*Records drawn from a dataset*.

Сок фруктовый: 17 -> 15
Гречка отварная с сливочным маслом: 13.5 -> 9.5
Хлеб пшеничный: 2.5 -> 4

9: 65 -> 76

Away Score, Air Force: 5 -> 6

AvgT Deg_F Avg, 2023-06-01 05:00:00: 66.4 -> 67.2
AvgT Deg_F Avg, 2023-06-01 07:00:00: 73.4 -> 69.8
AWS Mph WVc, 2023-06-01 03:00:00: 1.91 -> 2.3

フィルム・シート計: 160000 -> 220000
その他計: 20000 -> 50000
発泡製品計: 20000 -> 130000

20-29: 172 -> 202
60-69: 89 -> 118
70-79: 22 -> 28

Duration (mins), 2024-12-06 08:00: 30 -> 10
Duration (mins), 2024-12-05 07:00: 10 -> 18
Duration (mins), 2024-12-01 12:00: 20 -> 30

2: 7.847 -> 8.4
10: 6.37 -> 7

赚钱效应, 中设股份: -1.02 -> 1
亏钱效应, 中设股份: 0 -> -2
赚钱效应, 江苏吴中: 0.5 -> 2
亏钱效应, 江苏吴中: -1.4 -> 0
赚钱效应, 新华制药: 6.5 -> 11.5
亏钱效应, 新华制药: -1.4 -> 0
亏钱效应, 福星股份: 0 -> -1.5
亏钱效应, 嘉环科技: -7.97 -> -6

*The task*. Nothing should be omitted or altered. Retype the records exactly.

*Task output*.
Сок фруктовый: 17 -> 15
Гречка отварная с сливочным маслом: 13.5 -> 9.5
Хлеб пшеничный: 2.5 -> 4

9: 65 -> 76

Away Score, Air Force: 5 -> 6

AvgT Deg_F Avg, 2023-06-01 05:00:00: 66.4 -> 67.2
AvgT Deg_F Avg, 2023-06-01 07:00:00: 73.4 -> 69.8
AWS Mph WVc, 2023-06-01 03:00:00: 1.91 -> 2.3

フィルム・シート計: 160000 -> 220000
その他計: 20000 -> 50000
発泡製品計: 20000 -> 130000

20-29: 172 -> 202
60-69: 89 -> 118
70-79: 22 -> 28

Duration (mins), 2024-12-06 08:00: 30 -> 10
Duration (mins), 2024-12-05 07:00: 10 -> 18
Duration (mins), 2024-12-01 12:00: 20 -> 30

2: 7.847 -> 8.4
10: 6.37 -> 7

赚钱效应, 中设股份: -1.02 -> 1
亏钱效应, 中设股份: 0 -> -2
赚钱效应, 江苏吴中: 0.5 -> 2
亏钱效应, 江苏吴中: -1.4 -> 0
赚钱效应, 新华制药: 6.5 -> 11.5
亏钱效应, 新华制药: -1.4 -> 0
亏钱效应, 福星股份: 0 -> -1.5
亏钱效应, 嘉环科技: -7.97 -> -6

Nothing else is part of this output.